**Exercise set**
1. Copy, word for word, the part of the forum excerpt on the axioms of addition that opens with the words containing "From An Introduction" and closes with "their sum: a+b.".
2. Write what comes next in the forum excerpt on the axioms of addition, starting right after its last sentence.

**Extracted text**
My own attempt to answer: the $a_{q-1}$ reflects the $a_{k-1}$ in the preceding text, and thus $a_k$ is 'broken off' the end of $[(a_1 + ... + a_{q-1})+a_q]$ which is a legitimate process related to axiom I the addition axiom mentioned below. This does not seem very satisfactory.
All help appreciated, thank you.
From An Introduction to the Theory of Groups by Paul Alexandroff
Extracts and paraphrases from the preamble
Axioms of addition include:
I. Two numbers can be added together (i.e. to any two numbers a and b there corresponds a uniquely determined number which we call their sum: a+b.
Later the Assoc Law is defined (a+b)+c = a+(b+c) and then it is established that this defines the sum a+b+c.

**Recorded information**
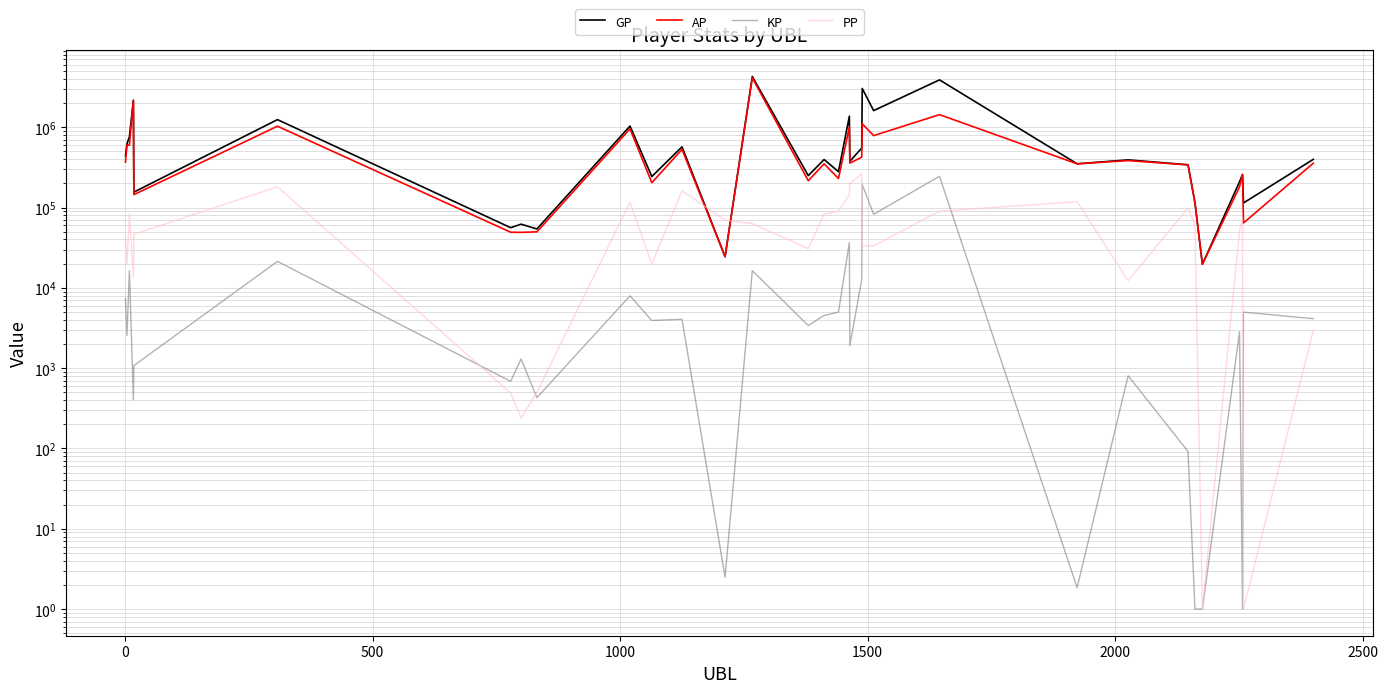

True or false: GP has more than 1 interior local peaks.

True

**Written responses**
1.
From An Introduction to the Theory of Groups by Paul Alexandroff
Extracts and paraphrases from the preamble
Axioms of addition include:
I. Two numbers can be added together (i.e. to any two numbers a and b there corresponds a uniquely determined number which we call their sum: a+b.

2.
[We can conveniently define the sum of four elements a,b,c,d to be equal to a+(b+c+d) i.e.:
$a+b+c+d = a+(b+c+d)\qquad$ (0)
The author then goes on to generalise the result to n elements as follows]
Now we assume that the sum of any $(n-1)$ elements has already been defined; then we define the sum of the n elements $a_1 + ... + a_n$ to be $a_1+(a_2 + ... + a_n)$ as being defined for arbitrary n by the method of complete induction.
Theorem
Let n be any natural number, for every natural number $m≤n$ we have
$(a_1 + ... + a_m)\,+(a_{m+1}+ ... + a_n)=a_1+ ... + a_n\qquad$(1)
Proof. The proof will proceed by the method of complete induction. For n=1 the theorem simply states that $a_1 = a_1$. We assume that it is true for $n≤k-1$, and prove it for n = k. We consider first the case m = 1. Then (1) becomes
$a_1 +(a_2+ ... + a_k)\,=a_1+ ... + a_k$
But this is just the definition of the expression $a_1+ ... + a_k$ [see (0)] Therefore (1) is true for n=k and m=1.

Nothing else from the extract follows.